### Предоставленный отрывок
········
Порадовал сын и большим профессиональным достижением: блеснул весьма эффектным передним сальто через «горящий дом». Большие надежды возлагали они и на другой впечатляющий трюк — усиленно репетируемый «львиный прыжок» сквозь пятиметровую прозрачную трубу.

Через несколько дней после дебюта Лазаренко-отец наконец-то смог «крестить», как принято говорить в профессиональной среде о впервые выпускаемом номере, новую развернутую клоунаду «Свиньи и люди», которую, вне сомнения, можно отнести к художественным достижениям артиста, хотя далась эта удача нелегко.

В условиях бурного развития индустриализации страны мелкое крестьянское хозяйство, технически отсталое и малопроизводительное, не справлялось с удовлетворением потребности городов в продуктах питания. Жизнь выдвинула новую форму обеспечения продовольствием заводов и фабрик — ОРСы, то есть отделы рабочего снабжения, которые занимались также и организацией подсобного кролиководства и свиноводства. В этот период изображение свиньи с ее многочисленным приплодом стало все чаще и чаще появляться в печати, и Лазаренко обостренным чутьем художника угадал возможность, оттолкнувшись от локальной проблемы—«разведение свиней»,— выйти на сатирический разговор о свинстве.

Сценическую разработку этой темы артист вел с несколькими авторами. Хранящиеся в его архиве различные варианты этого антре позволяют увидеть процесс его творческой работы по доводке текста, от первоначального, разросшегося до четырнадцати страниц и озаглавленного «Хрю-хрю», и до короткой клоунады «Свиньи и люди», доведенной с помощью Лебедева-Кумача до трех

*«Сов. цирк», 1963, № 2.

страниц. Тема решалась старым, но надежным приемом сновидения — на арене как бы оживал сон героя.

Клоун, каламбуря, надевал белую куртку и колпак п преображался прямо на глазах у зрителей, как говорят в театре, открытым приемом, в повара. Завязкой была фраза: «Ну-с, обед приготовлен, можно и газеткой заняться». Сперва он читал вслух ряд смешных объявлений вроде этого: «Продаются породистые поросята: отец — английский боров, мать тоже порядочная свинья...» Читая газету, повар задремал, и дальнейшее действие разворачивалось уже в сфере сновидения.

Для этого номера были изготовлены крупные свиные рыла, наподобие карнавальных масок: вот хулиганствующая свинья, которая за словом в карман не лезет, а прямо за финкой; вот свинья, разводящая в квартире клопов; а это деловая свинья, которая без дела не сидит, ее всегда за дело сажают; вот Хавронья, мадам Хрю-хрю,— злоязычница, нашептывающая на ушко последние сплетни одна несусветнее другой, вот инженер-вредитель, маринующий рабочие предложения. С негодующим сарказмом обращался воинствующий сатирик к этому хряку: «Бросьте пятачком крутить! Ныне таких вредительских пятачков, быть может, на целковый всего и наберется, но в общем грош вам цена по коммерческому прейскуранту...»

Свинский шабаш удостаивали посещением и жирные боровы из мира капитала, что распространяют грязное хрюканье о Стране Советов.

— Хороши для отбивной,— резюмировал повар.
········
(Список данных)

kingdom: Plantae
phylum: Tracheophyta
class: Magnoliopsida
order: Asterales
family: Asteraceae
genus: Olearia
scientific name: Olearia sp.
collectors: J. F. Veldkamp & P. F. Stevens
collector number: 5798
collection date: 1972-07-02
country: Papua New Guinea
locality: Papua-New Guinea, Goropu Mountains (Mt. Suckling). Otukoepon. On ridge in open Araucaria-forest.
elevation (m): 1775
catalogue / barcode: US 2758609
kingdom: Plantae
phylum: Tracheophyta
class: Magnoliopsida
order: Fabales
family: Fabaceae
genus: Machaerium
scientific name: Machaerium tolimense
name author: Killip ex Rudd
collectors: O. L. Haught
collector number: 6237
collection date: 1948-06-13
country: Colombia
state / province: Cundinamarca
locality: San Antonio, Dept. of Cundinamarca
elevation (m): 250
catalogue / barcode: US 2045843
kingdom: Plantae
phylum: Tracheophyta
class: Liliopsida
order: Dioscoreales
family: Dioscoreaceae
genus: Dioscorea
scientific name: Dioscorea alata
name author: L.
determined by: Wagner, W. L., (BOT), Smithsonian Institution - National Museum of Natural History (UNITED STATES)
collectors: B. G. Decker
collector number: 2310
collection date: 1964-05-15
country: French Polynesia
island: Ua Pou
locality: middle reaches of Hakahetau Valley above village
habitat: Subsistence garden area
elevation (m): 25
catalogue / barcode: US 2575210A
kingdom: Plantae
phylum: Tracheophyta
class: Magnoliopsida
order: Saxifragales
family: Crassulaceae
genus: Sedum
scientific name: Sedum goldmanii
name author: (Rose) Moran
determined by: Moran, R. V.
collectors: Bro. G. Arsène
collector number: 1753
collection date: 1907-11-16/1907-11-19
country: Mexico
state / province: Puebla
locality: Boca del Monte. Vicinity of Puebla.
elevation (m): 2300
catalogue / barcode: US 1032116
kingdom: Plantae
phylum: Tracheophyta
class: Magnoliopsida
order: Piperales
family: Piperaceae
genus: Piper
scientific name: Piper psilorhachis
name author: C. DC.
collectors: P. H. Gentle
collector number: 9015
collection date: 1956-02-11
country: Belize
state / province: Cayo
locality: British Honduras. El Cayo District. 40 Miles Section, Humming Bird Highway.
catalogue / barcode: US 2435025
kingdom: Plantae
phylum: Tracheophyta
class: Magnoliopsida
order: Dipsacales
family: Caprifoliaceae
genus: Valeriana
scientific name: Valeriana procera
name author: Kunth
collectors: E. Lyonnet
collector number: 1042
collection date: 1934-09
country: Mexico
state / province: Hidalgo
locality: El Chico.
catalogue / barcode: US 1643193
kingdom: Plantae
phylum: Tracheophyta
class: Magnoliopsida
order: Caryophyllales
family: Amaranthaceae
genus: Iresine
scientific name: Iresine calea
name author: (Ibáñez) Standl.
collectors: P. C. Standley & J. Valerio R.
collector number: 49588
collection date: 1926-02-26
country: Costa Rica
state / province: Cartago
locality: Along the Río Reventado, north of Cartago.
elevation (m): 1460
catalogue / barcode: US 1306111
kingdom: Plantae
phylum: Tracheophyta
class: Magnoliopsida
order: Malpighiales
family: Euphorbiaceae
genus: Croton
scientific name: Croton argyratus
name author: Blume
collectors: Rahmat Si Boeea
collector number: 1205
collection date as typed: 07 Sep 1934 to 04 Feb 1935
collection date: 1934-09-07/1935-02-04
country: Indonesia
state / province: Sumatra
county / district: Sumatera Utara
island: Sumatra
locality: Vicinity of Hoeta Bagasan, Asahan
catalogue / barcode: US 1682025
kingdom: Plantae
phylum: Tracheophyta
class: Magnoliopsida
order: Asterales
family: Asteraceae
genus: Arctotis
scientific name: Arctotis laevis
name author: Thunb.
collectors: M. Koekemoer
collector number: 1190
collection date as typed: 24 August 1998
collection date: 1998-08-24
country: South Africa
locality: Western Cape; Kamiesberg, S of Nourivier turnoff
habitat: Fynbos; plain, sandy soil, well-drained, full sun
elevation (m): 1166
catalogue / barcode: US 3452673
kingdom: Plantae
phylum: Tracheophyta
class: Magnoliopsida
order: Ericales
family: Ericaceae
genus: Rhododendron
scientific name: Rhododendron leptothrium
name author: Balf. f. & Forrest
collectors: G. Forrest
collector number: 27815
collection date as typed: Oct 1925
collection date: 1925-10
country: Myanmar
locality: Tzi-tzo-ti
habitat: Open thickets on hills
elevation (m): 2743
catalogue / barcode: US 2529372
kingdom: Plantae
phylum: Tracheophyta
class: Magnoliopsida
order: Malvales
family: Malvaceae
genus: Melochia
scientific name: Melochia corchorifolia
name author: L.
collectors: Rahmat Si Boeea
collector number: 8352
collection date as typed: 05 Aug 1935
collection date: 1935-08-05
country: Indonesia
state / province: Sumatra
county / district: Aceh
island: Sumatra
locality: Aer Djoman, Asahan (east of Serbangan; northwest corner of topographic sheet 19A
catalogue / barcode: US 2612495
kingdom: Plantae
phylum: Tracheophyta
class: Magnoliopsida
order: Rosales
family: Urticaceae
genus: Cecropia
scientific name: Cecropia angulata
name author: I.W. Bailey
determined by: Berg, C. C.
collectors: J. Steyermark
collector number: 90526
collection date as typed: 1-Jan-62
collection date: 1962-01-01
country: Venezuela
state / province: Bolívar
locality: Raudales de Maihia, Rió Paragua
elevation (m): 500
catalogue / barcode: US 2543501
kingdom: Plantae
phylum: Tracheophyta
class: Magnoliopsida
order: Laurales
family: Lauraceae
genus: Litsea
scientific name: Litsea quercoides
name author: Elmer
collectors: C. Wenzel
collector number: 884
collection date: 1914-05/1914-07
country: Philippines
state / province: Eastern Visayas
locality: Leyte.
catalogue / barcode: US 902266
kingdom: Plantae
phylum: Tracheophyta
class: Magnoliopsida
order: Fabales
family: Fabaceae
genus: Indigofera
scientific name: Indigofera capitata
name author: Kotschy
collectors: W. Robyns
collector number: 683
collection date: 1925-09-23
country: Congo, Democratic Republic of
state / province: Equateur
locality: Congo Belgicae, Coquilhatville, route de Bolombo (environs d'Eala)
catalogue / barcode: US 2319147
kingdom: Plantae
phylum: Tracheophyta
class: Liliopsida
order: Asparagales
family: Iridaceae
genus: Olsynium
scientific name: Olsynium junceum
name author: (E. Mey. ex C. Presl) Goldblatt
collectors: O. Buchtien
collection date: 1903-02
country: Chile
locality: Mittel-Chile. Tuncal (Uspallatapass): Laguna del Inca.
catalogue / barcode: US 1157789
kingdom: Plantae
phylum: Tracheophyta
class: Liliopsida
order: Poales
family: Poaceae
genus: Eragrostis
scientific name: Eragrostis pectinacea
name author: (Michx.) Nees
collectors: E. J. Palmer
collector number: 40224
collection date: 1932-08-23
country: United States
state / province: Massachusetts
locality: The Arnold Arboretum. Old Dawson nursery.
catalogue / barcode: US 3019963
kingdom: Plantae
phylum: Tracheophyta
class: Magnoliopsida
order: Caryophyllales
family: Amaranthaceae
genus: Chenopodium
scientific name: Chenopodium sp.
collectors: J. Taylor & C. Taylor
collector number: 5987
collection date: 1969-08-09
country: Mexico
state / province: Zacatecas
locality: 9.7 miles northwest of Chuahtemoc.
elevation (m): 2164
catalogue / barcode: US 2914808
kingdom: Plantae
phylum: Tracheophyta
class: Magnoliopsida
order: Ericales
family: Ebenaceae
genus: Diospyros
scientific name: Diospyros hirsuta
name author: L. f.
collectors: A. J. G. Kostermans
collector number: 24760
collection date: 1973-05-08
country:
········
### Условия задания
(1) Соответствуют ли отрывку о Лазаренко следующие утверждения: (a) первоначальный вариант антре назывался «Хрю-хрю» и занимал четырнадцать страниц; (b) сын выполнил заднее сальто через «горящий дом»; (c) тема клоунады решалась приёмом сновидения? На каждое ответьте «да» или «нет» и приведите дословно решающие слова из отрывка.
(2) Перепишите из отрывка о Лазаренко без изменений фрагмент, начиная со слов «страниц. Тема решалась» вплоть до слов «в сфере сновидения.» включительно.

### Полные ответы
(1)
(a) Да: «от первоначального, разросшегося до четырнадцати страниц и озаглавленного «Хрю-хрю»».
(b) Нет: «блеснул весьма эффектным передним сальто через «горящий дом»».
(c) Да: «Тема решалась старым, но надежным приемом сновидения».

(2)
страниц. Тема решалась старым, но надежным приемом сновидения — на арене как бы оживал сон героя.

Клоун, каламбуря, надевал белую куртку и колпак п преображался прямо на глазах у зрителей, как говорят в театре, открытым приемом, в повара. Завязкой была фраза: «Ну-с, обед приготовлен, можно и газеткой заняться». Сперва он читал вслух ряд смешных объявлений вроде этого: «Продаются породистые поросята: отец — английский боров, мать тоже порядочная свинья...» Читая газету, повар задремал, и дальнейшее действие разворачивалось уже в сфере сновидения.